**What you will do**. Transcribe each record exactly, but omit pictures.
Start of Records for the exercise
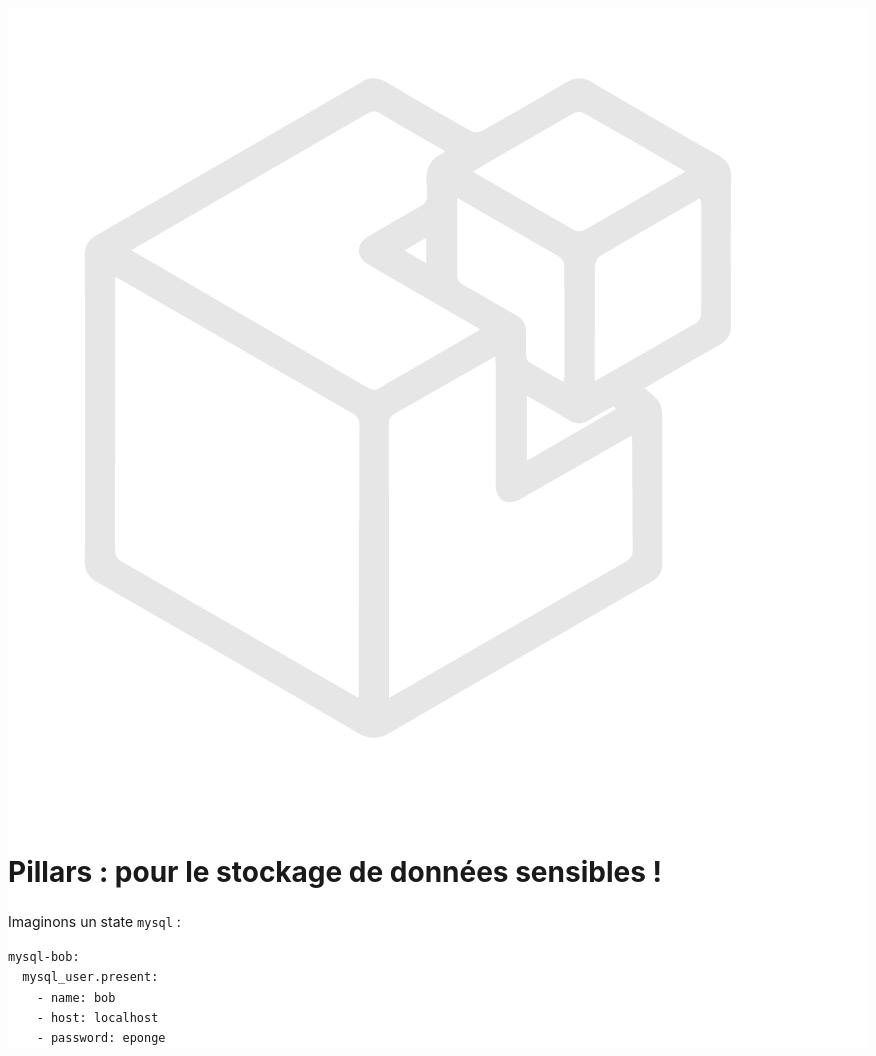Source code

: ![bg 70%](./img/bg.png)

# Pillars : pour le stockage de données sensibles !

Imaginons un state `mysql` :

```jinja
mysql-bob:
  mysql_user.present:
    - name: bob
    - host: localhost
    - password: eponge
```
End of Records for the exercise
**Answer to this problem**.
Source code

: ![bg 70%](./img/bg.png)

# Pillars : pour le stockage de données sensibles !

Imaginons un state `mysql` :

```jinja
mysql-bob:
  mysql_user.present:
    - name: bob
    - host: localhost
    - password: eponge
```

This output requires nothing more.